Sync or async. If your work is heavy or can queue. async is often the better product decision.

Real provider limits. Do not guess. Match your concurrency cap to your upstream reality.

One time reveal. Show the full key once. Never again.

Revocation. Make revoke fast and easy.

Clear error design. Document your errors well. Invalid key. invalid request. insufficient balance. idempotency conflict. request not ready. expired output. internal error.

Usage model. Prepaid. metered. subscription plus overage. Choose one and make it clear.

Retention. How long do results stay downloadable.

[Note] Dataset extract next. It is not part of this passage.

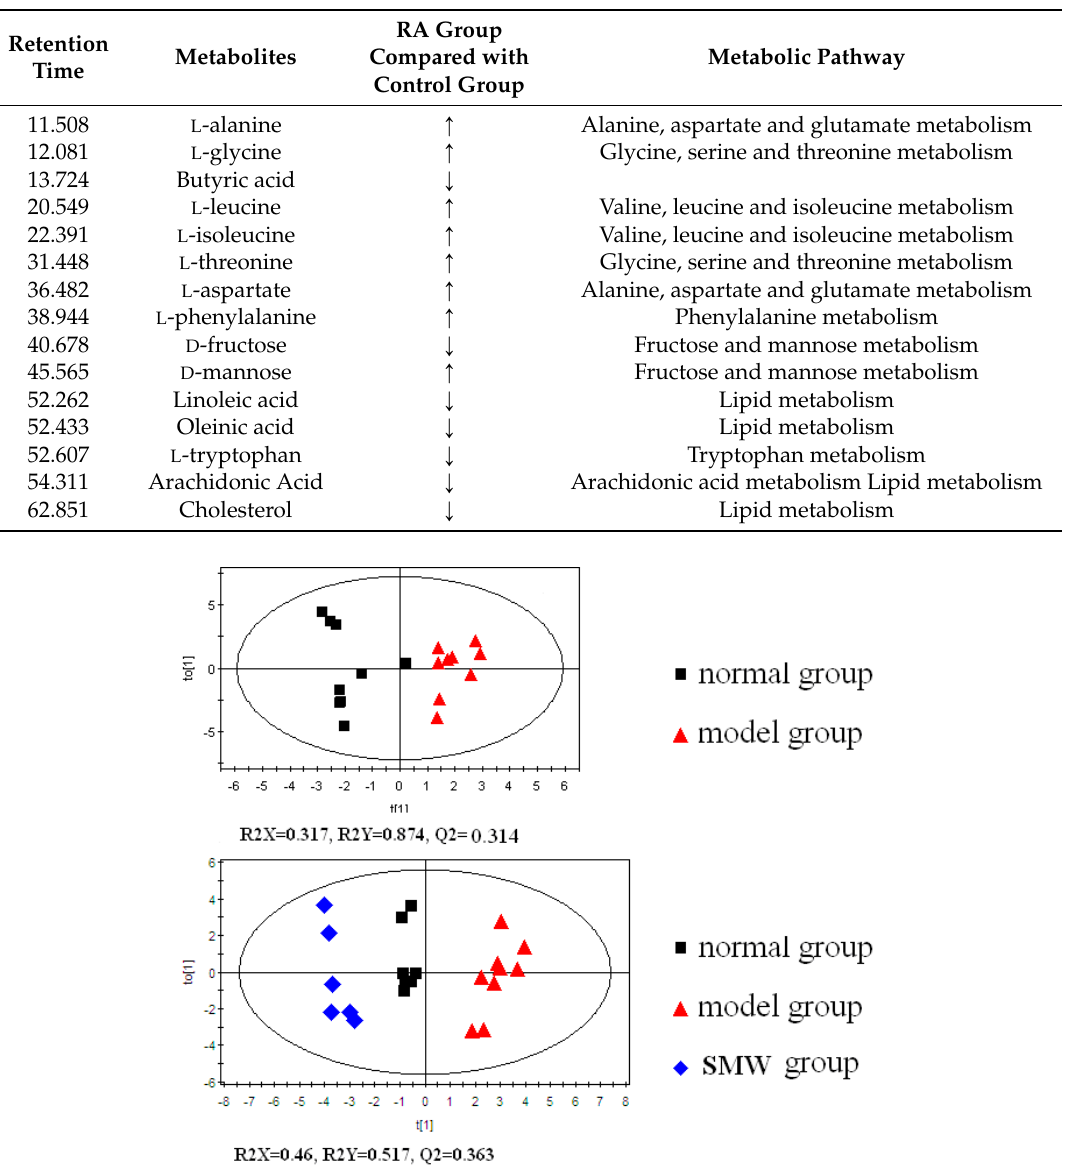
Table 2. Metabolites of variable importance for projection (VIP) > 1 in normal group and model group.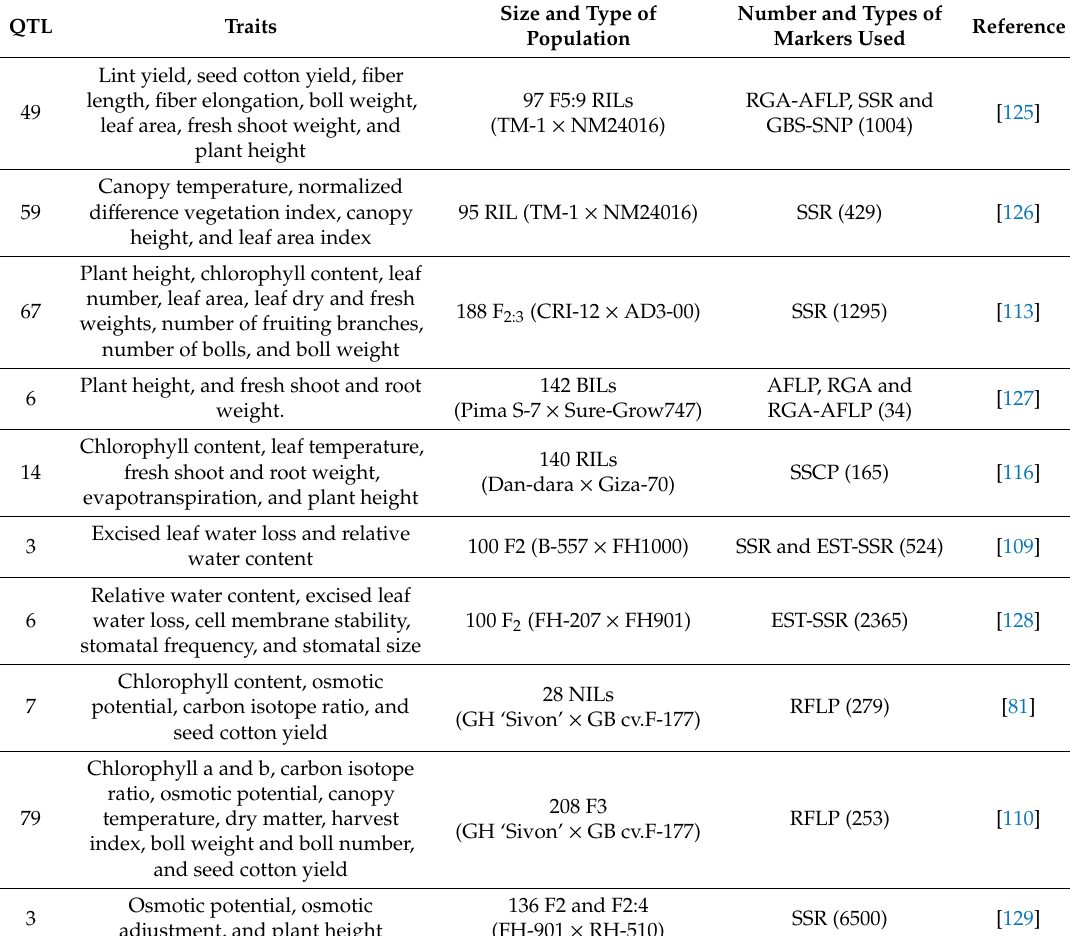
Table 2. Quantitative trait loci (QTLs) of drought tolerance in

Logging and privacy. You need enough data to debug. But not enough to leak secrets.


The whole system in one view

Product layer. Account owns keys. User creates and revokes keys. User sees usage and docs.

Security layer. Server generates the secret. Server stores only hash and metadata. Pepper lives in server env vars.

Request layer. Auth with bearer token. Idempotency key for safe retries. One logical request row.

Execution layer. Queue. Dispatcher. Concurrency limit. Async processing.

Result layer. Poll status. Fetch result. Expire stored output later.

That is the whole system. Not just a random key table. A real API product.